[To-do item]:
With the line containing "Voorlichtingsactiviteiten voor" as the start and the line containing "13. Water Damage" as the end, transcribe that span of the entries below exactly, including both.

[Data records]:
================

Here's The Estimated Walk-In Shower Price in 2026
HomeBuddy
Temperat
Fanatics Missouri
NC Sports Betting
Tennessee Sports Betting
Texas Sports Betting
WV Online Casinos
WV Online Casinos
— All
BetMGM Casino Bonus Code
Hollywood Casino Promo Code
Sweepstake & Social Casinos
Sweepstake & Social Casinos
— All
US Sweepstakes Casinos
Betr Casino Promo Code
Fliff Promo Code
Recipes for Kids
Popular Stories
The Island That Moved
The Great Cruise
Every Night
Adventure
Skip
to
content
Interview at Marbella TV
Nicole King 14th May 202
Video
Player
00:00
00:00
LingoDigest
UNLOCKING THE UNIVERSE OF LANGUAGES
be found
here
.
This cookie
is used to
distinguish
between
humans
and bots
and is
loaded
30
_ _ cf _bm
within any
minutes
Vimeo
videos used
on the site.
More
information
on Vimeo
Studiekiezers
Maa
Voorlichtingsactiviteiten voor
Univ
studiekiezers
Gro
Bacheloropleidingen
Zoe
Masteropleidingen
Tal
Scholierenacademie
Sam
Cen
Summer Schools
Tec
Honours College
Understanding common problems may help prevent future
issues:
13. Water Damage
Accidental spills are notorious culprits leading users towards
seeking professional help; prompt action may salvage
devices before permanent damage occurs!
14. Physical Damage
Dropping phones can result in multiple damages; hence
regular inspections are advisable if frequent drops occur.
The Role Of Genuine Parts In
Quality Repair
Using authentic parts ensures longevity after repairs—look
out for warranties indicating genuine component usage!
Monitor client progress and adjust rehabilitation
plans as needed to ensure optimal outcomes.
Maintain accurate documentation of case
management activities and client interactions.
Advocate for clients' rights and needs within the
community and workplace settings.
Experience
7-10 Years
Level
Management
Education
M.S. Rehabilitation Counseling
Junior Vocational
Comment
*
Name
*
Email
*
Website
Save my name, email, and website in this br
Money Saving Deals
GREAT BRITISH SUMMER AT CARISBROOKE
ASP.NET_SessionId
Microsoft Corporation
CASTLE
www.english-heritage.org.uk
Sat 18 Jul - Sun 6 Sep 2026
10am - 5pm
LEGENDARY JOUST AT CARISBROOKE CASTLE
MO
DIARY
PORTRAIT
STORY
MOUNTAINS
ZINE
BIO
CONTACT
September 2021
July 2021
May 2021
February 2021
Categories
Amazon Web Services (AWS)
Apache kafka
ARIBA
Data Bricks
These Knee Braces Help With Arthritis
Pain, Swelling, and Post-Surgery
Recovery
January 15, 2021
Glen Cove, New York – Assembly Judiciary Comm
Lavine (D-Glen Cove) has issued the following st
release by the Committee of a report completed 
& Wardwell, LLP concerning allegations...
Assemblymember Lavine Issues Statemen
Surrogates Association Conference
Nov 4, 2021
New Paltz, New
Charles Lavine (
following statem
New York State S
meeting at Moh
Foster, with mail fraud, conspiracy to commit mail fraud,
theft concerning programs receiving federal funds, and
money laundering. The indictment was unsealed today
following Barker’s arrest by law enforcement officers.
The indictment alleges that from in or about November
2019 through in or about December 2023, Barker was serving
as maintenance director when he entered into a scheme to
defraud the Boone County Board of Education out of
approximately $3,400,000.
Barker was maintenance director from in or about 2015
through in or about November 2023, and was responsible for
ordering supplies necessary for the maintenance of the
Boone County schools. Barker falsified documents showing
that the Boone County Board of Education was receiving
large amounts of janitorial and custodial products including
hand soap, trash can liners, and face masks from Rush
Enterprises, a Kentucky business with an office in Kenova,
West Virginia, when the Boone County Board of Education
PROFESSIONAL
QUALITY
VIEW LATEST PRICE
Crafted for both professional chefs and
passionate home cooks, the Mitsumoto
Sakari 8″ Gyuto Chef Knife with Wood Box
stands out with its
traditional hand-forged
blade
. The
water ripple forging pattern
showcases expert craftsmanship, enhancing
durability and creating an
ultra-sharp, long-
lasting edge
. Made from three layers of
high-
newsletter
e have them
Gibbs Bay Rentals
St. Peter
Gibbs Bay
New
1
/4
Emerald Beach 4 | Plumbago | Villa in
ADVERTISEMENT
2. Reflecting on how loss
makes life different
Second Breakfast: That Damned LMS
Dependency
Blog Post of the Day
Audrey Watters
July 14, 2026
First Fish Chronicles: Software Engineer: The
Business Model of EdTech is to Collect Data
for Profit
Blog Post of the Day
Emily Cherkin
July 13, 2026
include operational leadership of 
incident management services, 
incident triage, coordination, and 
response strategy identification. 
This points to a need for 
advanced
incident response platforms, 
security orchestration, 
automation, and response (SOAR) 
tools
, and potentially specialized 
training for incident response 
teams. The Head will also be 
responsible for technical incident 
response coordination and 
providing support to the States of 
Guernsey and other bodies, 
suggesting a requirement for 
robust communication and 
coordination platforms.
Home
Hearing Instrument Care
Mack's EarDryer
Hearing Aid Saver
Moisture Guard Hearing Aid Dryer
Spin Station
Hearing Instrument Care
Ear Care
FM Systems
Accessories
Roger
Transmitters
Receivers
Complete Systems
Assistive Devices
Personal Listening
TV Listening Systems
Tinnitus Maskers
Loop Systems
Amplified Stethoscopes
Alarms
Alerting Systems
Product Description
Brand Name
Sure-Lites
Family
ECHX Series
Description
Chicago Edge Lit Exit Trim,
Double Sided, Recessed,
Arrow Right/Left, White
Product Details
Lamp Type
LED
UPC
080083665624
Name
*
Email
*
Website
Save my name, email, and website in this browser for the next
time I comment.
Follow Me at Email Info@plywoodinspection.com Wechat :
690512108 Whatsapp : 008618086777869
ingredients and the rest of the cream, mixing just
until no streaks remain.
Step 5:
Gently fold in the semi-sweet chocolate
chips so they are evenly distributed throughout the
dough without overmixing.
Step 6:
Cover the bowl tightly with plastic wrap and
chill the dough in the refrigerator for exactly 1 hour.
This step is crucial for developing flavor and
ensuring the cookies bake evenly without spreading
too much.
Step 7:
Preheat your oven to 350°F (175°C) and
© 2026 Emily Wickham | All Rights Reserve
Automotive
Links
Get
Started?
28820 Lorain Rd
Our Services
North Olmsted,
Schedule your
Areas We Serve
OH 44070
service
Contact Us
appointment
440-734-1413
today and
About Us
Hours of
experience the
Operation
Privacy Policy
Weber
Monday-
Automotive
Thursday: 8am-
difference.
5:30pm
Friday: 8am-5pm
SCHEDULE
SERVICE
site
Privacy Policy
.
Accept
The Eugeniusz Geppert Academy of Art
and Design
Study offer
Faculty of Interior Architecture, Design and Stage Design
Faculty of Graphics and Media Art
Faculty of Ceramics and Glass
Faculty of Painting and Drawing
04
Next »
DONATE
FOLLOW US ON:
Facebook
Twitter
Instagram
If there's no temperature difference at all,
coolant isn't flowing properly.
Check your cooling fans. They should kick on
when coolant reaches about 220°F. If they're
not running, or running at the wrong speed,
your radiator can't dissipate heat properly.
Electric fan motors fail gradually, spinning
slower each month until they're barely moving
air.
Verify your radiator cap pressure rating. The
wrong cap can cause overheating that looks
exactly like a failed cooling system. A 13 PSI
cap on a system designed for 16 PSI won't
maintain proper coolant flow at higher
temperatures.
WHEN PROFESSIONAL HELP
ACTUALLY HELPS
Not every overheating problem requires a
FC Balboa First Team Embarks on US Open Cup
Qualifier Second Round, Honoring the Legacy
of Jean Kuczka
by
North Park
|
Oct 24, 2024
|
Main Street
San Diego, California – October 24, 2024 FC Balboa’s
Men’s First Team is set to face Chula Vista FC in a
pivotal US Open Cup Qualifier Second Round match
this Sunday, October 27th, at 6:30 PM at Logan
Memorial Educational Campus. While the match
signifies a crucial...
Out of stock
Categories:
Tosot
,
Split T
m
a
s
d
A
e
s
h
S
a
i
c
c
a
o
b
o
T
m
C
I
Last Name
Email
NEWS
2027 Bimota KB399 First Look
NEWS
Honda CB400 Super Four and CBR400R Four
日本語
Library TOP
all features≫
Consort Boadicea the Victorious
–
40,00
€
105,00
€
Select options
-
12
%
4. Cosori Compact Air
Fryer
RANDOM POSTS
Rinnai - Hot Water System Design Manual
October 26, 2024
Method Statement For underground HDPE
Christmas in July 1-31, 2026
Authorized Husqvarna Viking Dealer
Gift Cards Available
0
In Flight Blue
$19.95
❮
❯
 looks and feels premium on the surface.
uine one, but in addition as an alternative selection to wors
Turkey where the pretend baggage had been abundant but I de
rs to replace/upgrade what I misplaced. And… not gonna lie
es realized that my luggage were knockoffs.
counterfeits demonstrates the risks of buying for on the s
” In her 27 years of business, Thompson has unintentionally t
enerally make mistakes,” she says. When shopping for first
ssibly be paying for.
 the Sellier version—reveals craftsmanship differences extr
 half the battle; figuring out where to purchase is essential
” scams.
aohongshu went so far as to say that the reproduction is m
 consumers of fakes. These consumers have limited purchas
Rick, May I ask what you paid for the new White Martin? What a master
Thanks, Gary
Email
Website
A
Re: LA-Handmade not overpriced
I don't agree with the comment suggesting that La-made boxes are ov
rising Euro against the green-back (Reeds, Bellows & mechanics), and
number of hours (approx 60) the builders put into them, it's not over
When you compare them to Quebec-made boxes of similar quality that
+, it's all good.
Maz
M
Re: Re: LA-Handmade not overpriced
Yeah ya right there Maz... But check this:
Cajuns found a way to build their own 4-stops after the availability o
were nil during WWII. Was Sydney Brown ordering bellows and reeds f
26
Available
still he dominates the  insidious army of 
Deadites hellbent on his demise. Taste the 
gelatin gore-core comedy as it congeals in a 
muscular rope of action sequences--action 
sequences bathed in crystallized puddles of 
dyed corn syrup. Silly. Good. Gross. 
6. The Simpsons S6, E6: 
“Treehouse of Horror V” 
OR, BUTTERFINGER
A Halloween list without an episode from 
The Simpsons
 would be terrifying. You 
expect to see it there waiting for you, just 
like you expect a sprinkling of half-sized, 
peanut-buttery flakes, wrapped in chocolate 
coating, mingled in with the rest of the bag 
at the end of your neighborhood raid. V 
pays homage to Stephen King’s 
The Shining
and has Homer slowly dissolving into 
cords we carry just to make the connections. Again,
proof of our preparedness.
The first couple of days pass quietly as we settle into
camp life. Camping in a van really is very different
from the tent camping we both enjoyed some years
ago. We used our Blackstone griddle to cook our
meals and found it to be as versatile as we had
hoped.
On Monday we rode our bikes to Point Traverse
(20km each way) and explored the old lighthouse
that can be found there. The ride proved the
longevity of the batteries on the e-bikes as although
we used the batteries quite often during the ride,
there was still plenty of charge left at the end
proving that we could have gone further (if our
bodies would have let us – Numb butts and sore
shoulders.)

================

[Written response]:
Voorlichtingsactiviteiten voor
Univ
studiekiezers
Gro
Bacheloropleidingen
Zoe
Masteropleidingen
Tal
Scholierenacademie
Sam
Cen
Summer Schools
Tec
Honours College
Understanding common problems may help prevent future
issues:
13. Water Damage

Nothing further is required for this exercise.